──────── Record excerpts ────────
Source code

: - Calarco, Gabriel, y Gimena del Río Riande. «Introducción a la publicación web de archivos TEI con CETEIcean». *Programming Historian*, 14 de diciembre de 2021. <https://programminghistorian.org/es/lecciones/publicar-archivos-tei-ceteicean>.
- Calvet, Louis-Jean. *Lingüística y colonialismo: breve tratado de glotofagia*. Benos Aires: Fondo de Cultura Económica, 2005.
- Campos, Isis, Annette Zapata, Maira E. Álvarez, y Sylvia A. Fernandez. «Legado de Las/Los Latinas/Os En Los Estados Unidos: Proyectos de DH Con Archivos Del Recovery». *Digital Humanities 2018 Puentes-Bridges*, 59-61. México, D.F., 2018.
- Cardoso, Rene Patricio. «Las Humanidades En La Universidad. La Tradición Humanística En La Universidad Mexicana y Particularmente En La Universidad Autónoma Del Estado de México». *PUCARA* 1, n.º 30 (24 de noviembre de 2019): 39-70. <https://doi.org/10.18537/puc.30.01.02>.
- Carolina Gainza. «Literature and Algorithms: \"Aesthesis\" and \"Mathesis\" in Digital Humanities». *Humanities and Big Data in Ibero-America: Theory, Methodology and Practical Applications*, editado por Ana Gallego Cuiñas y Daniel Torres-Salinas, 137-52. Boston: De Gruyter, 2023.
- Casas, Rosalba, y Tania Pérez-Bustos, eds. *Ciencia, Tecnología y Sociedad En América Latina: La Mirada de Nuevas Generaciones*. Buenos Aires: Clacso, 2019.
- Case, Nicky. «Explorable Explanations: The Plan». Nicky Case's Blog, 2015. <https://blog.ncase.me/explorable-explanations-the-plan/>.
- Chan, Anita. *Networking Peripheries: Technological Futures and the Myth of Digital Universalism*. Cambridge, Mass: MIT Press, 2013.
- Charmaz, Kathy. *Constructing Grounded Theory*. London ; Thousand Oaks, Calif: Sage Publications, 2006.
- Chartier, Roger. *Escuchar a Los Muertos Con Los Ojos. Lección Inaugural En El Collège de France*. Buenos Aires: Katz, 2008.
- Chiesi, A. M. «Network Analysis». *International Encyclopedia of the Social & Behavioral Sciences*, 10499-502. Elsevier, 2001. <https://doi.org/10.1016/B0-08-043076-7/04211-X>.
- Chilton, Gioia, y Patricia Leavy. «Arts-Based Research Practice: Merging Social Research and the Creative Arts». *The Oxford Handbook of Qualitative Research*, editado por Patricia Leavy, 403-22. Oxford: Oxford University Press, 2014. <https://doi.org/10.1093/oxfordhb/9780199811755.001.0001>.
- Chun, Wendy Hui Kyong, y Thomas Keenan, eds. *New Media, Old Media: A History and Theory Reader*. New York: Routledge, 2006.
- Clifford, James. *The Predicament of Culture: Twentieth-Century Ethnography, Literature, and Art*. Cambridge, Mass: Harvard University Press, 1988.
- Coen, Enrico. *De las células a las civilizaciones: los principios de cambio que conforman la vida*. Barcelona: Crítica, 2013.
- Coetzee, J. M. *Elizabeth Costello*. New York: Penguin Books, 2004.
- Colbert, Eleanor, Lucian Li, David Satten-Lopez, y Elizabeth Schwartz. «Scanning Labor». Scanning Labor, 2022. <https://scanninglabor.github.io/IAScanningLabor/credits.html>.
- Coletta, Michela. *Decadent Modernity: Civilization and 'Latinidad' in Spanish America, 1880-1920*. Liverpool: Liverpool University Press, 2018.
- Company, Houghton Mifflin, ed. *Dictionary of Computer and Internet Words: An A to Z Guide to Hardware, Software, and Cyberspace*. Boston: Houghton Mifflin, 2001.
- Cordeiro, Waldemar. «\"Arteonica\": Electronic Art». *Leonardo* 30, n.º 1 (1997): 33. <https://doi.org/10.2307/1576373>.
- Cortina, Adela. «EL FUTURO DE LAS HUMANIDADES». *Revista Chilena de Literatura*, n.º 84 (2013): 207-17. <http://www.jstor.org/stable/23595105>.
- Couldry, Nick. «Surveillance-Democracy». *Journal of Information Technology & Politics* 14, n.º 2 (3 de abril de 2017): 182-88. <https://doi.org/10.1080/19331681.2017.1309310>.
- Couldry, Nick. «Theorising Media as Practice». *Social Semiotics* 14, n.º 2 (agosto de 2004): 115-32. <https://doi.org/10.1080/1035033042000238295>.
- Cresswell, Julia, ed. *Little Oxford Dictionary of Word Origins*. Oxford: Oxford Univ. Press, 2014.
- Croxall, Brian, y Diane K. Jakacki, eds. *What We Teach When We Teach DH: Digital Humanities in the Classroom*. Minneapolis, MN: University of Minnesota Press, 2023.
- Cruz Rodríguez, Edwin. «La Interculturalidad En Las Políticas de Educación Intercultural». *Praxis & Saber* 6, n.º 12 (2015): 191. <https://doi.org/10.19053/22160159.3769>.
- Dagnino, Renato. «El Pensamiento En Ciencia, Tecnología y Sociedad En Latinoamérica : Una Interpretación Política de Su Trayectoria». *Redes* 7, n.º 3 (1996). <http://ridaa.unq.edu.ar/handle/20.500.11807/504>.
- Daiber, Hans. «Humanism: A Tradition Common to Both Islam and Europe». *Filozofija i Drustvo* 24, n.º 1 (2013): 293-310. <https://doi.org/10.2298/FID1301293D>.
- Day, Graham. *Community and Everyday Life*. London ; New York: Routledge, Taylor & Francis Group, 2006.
────────
_Work to be completed_
Copy these lines exactly as they appear, covering every one of the data items above.

_Written solution_
Source code

: - Calarco, Gabriel, y Gimena del Río Riande. «Introducción a la publicación web de archivos TEI con CETEIcean». *Programming Historian*, 14 de diciembre de 2021. <https://programminghistorian.org/es/lecciones/publicar-archivos-tei-ceteicean>.
- Calvet, Louis-Jean. *Lingüística y colonialismo: breve tratado de glotofagia*. Benos Aires: Fondo de Cultura Económica, 2005.
- Campos, Isis, Annette Zapata, Maira E. Álvarez, y Sylvia A. Fernandez. «Legado de Las/Los Latinas/Os En Los Estados Unidos: Proyectos de DH Con Archivos Del Recovery». *Digital Humanities 2018 Puentes-Bridges*, 59-61. México, D.F., 2018.
- Cardoso, Rene Patricio. «Las Humanidades En La Universidad. La Tradición Humanística En La Universidad Mexicana y Particularmente En La Universidad Autónoma Del Estado de México». *PUCARA* 1, n.º 30 (24 de noviembre de 2019): 39-70. <https://doi.org/10.18537/puc.30.01.02>.
- Carolina Gainza. «Literature and Algorithms: \"Aesthesis\" and \"Mathesis\" in Digital Humanities». *Humanities and Big Data in Ibero-America: Theory, Methodology and Practical Applications*, editado por Ana Gallego Cuiñas y Daniel Torres-Salinas, 137-52. Boston: De Gruyter, 2023.
- Casas, Rosalba, y Tania Pérez-Bustos, eds. *Ciencia, Tecnología y Sociedad En América Latina: La Mirada de Nuevas Generaciones*. Buenos Aires: Clacso, 2019.
- Case, Nicky. «Explorable Explanations: The Plan». Nicky Case's Blog, 2015. <https://blog.ncase.me/explorable-explanations-the-plan/>.
- Chan, Anita. *Networking Peripheries: Technological Futures and the Myth of Digital Universalism*. Cambridge, Mass: MIT Press, 2013.
- Charmaz, Kathy. *Constructing Grounded Theory*. London ; Thousand Oaks, Calif: Sage Publications, 2006.
- Chartier, Roger. *Escuchar a Los Muertos Con Los Ojos. Lección Inaugural En El Collège de France*. Buenos Aires: Katz, 2008.
- Chiesi, A. M. «Network Analysis». *International Encyclopedia of the Social & Behavioral Sciences*, 10499-502. Elsevier, 2001. <https://doi.org/10.1016/B0-08-043076-7/04211-X>.
- Chilton, Gioia, y Patricia Leavy. «Arts-Based Research Practice: Merging Social Research and the Creative Arts». *The Oxford Handbook of Qualitative Research*, editado por Patricia Leavy, 403-22. Oxford: Oxford University Press, 2014. <https://doi.org/10.1093/oxfordhb/9780199811755.001.0001>.
- Chun, Wendy Hui Kyong, y Thomas Keenan, eds. *New Media, Old Media: A History and Theory Reader*. New York: Routledge, 2006.
- Clifford, James. *The Predicament of Culture: Twentieth-Century Ethnography, Literature, and Art*. Cambridge, Mass: Harvard University Press, 1988.
- Coen, Enrico. *De las células a las civilizaciones: los principios de cambio que conforman la vida*. Barcelona: Crítica, 2013.
- Coetzee, J. M. *Elizabeth Costello*. New York: Penguin Books, 2004.
- Colbert, Eleanor, Lucian Li, David Satten-Lopez, y Elizabeth Schwartz. «Scanning Labor». Scanning Labor, 2022. <https://scanninglabor.github.io/IAScanningLabor/credits.html>.
- Coletta, Michela. *Decadent Modernity: Civilization and 'Latinidad' in Spanish America, 1880-1920*. Liverpool: Liverpool University Press, 2018.
- Company, Houghton Mifflin, ed. *Dictionary of Computer and Internet Words: An A to Z Guide to Hardware, Software, and Cyberspace*. Boston: Houghton Mifflin, 2001.
- Cordeiro, Waldemar. «\"Arteonica\": Electronic Art». *Leonardo* 30, n.º 1 (1997): 33. <https://doi.org/10.2307/1576373>.
- Cortina, Adela. «EL FUTURO DE LAS HUMANIDADES». *Revista Chilena de Literatura*, n.º 84 (2013): 207-17. <http://www.jstor.org/stable/23595105>.
- Couldry, Nick. «Surveillance-Democracy». *Journal of Information Technology & Politics* 14, n.º 2 (3 de abril de 2017): 182-88. <https://doi.org/10.1080/19331681.2017.1309310>.
- Couldry, Nick. «Theorising Media as Practice». *Social Semiotics* 14, n.º 2 (agosto de 2004): 115-32. <https://doi.org/10.1080/1035033042000238295>.
- Cresswell, Julia, ed. *Little Oxford Dictionary of Word Origins*. Oxford: Oxford Univ. Press, 2014.
- Croxall, Brian, y Diane K. Jakacki, eds. *What We Teach When We Teach DH: Digital Humanities in the Classroom*. Minneapolis, MN: University of Minnesota Press, 2023.
- Cruz Rodríguez, Edwin. «La Interculturalidad En Las Políticas de Educación Intercultural». *Praxis & Saber* 6, n.º 12 (2015): 191. <https://doi.org/10.19053/22160159.3769>.
- Dagnino, Renato. «El Pensamiento En Ciencia, Tecnología y Sociedad En Latinoamérica : Una Interpretación Política de Su Trayectoria». *Redes* 7, n.º 3 (1996). <http://ridaa.unq.edu.ar/handle/20.500.11807/504>.
- Daiber, Hans. «Humanism: A Tradition Common to Both Islam and Europe». *Filozofija i Drustvo* 24, n.º 1 (2013): 293-310. <https://doi.org/10.2298/FID1301293D>.
- Day, Graham. *Community and Everyday Life*. London ; New York: Routledge, Taylor & Francis Group, 2006.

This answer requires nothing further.